Così Grillo ha sbagliato, ma Salvini e B. stiano zitti
di Massimo Fini
Grillo ha sbagliato. Con tutta evidenza. Tu non puoi pretendere perché sei popolare e potente che tuo figlio abbia davanti alla Magistratura un trattamento diverso da quello che tocca, o dovrebbe toccare, a qualsiasi altro cittadino. L’atteggiamento di Grillo è particolarmente grave per l’esponente di un movimento, i 5Stelle, che aveva fatto del principio “la legge è uguale per tutti” (il grido “onestà, onestà” in fondo significava questo) un suo vessillo e per il teorico dell’“uno vale uno”. Quando tocca a lui, uno non vale più uno. Siamo alle solite.
Ma trovo altrettanto ripugnante, maramaldesco e vile infierire su un padre comunque sofferente solo a fini di strumentalizzazione politica come han fatto Alessandro Sallusti, Maurizio Belpietro, Matteo Salvini, Maria Elena Boschi, Debora Serracchiani, Alessia Rota e tutta la fairy band dei politici o dei loro servi. Salvini è stato il primo ad aprire le danze, eppure proprio lui dovrebbe essere sensibile all’argomento perché fu attaccato in modo pesante e del tutto sproporzionato per una molto più innocente bagattella del suo figlio ragazzino che si era messo in sella a una moto della polizia che il padre comandava (chi al suo posto non l’avrebbe fatto?). Ma chiedere una sensibilità umana a Salvini è come pretendere da un vampiro di astenersi davanti a un secchio di sangue. Più scoperta e anche peggiore è la posizione dei Sallusti e dei Belpietro che scoprono ora, improvvisamente, il diritto all’indipendenza della magistratura dopo averla attaccata in tutti i modi negli ultimi vent’anni a beneficio del loro padrone, Silvio Berlusconi.
Io non ho mai amato i linciaggi. Ho sempre pensato che chi lincia si mette allo stesso livello di colui che viene linciato o ne è addirittura un gradino sotto. È mia abitudine schierarmi dalla parte del perdente. Quando Bettino Craxi cadde nel fango e improvvisati fiocinatori, e fra loro c’era anche chi, come Claudio Martelli, gli doveva tutto, si accanivano sulla balena ferita a morte (o il cinghialone, per dirla col Feltri di allora, forcaiolo quanti altri mai prima di diventare garantista a uso berlusconiano), io che a Craxi non dovevo niente se non degli insulti molto pesanti (“un giornalista ignobile che scrive cose ignobili”, da New York nientemeno) scrissi sull’Indipendente un editoriale in cui difendevo ciò che di Craxi si poteva ancora difendere: “Vi racconto il lato buono di Bettino” (L’Indipendente, 17 dicembre 1992). Per lo stesso motivo ho trovato inutilmente maramaldesco quel “risalga a bordo, cazzo!” che Gregorio De Falco indirizzò al comandante della Costa Concordia, pur sapendo benissimo che Schettino era ormai totalmente fuori gioco. È grazie a quel “risalga a bordo, cazzo!” dove il core sta proprio nella parola “cazzo” che vuol dire che lui il De Falco, che mai aveva solcato il mare, aveva gli attributi e Schettino no, che lo stesso De Falco diventerà, acquisita questa fama del tutto immeritata, senatore per i 5Stelle che tradirà nel giro di pochissimi mesi (incrocio di coincidenze).

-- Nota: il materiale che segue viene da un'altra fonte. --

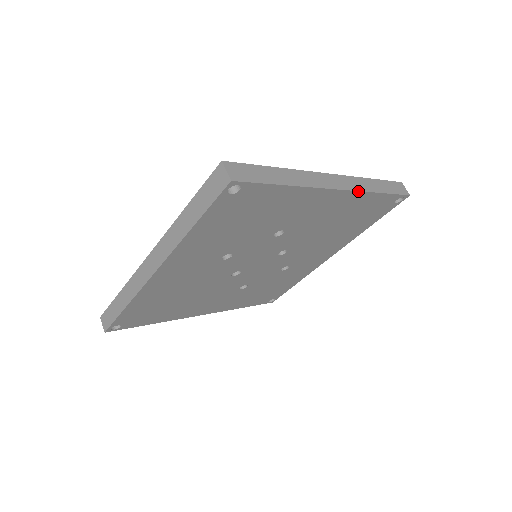
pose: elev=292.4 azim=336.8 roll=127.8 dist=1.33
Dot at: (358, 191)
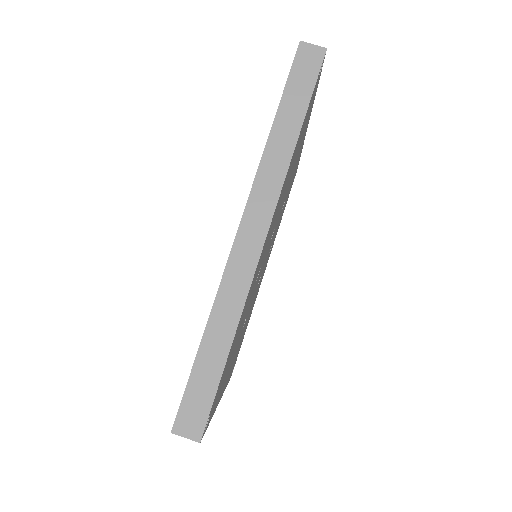
Dot at: (280, 192)
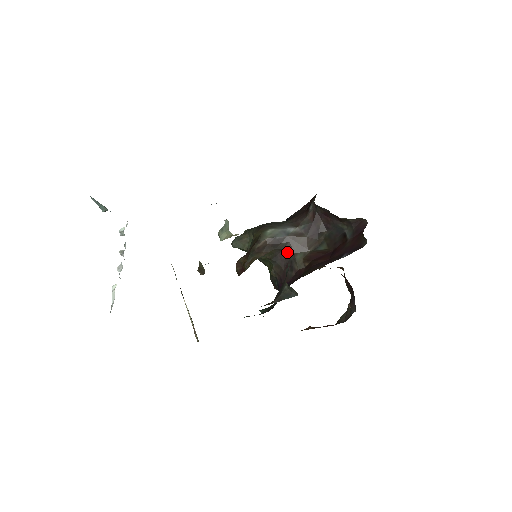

Io non sto col vincente di giornata, preferisco il perdente (“Potevo barattare la mia chitarra e il suo elmo con una scatola di legno che dicesse perderemo”, Amico fragile, De André). Ma questa parte di Don Chisciotte della Mancha, che mi è costata moltissimo sul piano professionale, sociale e alla fine anche esistenziale, mi ha stufato. Perché è inutile sempre, ma è più che mai inutile in un Paese come l’Italia dove, come canta Gaber nel suo album Io non mi sento italiano, “si discute di tutto ma non cambia mai niente” o, per usare Tomasi di Lampedusa, si fa che tutto cambi perché nulla cambi.
“Io non mi sento italiano, ma per fortuna o purtroppo lo sono” canta un Gaber deluso, amareggiato, disincantato (sul significato di questa canzone ho scritto un articolo che, a Marco Travaglio piacendo, verrà pubblicato penso intorno all’anno 2050). Nemmeno io mi sento italiano, ma per fortuna non lo sono. Sono a metà russo e più invecchio più mi sento russo. Noi russi, parlo del popolo va da sé, abbiamo enormi difetti, siamo tutto e il contrario di tutto, ma ci manca per lo meno il cinismo roman-andreottiano. Che è la cifra dell’inguardabile Italia di oggi.